▶ **SOURCE TEXT**:

○ ○ ○ ○

In the domain of AI development, comprehending the inner workings of applications presents a considerable challenge. The AI Toolkit addresses this by offering robust tracing capabilities, which are designed to assist in monitoring and analyzing the performance of AI applications. By facilitating the tracing of an application's execution—including its interactions with generative AI models—the toolkit provides a means to acquire critical insights into its behavior and pinpoint performance issues. This capability is pivotal for developers aiming to go beyond the "black box" and construct more dependable, high-performing AI systems.
Technology is evolving at an incredible pace, and now the world is in the midst of another revolution: Generative AI. This isn't just for tech experts anymore; it's a field that has truly democratized AI, putting powerful capabilities into the hands of everyone. From creating art to drafting emails, people and businesses are adopting these applications faster than ever.

○ ○ ○ ○

[Dataset items]
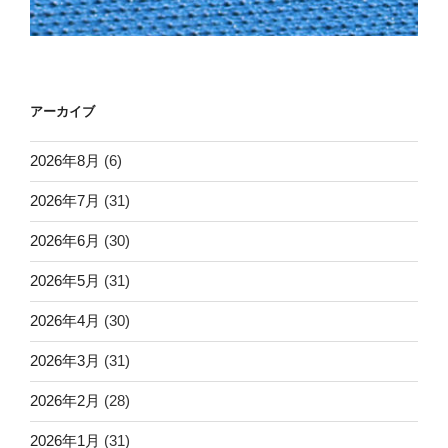
アーカイブ
2026年8月
(6)
2026年7月
(31)
2026年6月
(30)
2026年5月
(31)
2026年4月
(30)
2026年3月
(31)
2026年2月
(28)
2026年1月
(31)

○ ○ ○ ○

▶ **BRIEF 1**:
Answer these questions from the source text:
(a) What capabilities does the AI Toolkit offer to help monitor and analyze the performance of AI applications?
(b) What name does the source text give to the revolution the world is now in the midst of?
(c) Which two activities does the source text give as examples of what people and businesses use these applications for?
▶ **BRIEF 2**:
Retype everything in the source text from "In the domain" down to "high-performing AI systems.", with no changes.
Rely solely on the source text, not on the entries.

▶ **RESPONSE AREA 1**:
(a) Robust tracing capabilities.
(b) Generative AI.
(c) Creating art and drafting emails.

▶ **RESPONSE AREA 2**:
In the domain of AI development, comprehending the inner workings of applications presents a considerable challenge. The AI Toolkit addresses this by offering robust tracing capabilities, which are designed to assist in monitoring and analyzing the performance of AI applications. By facilitating the tracing of an application's execution—including its interactions with generative AI models—the toolkit provides a means to acquire critical insights into its behavior and pinpoint performance issues. This capability is pivotal for developers aiming to go beyond the "black box" and construct more dependable, high-performing AI systems.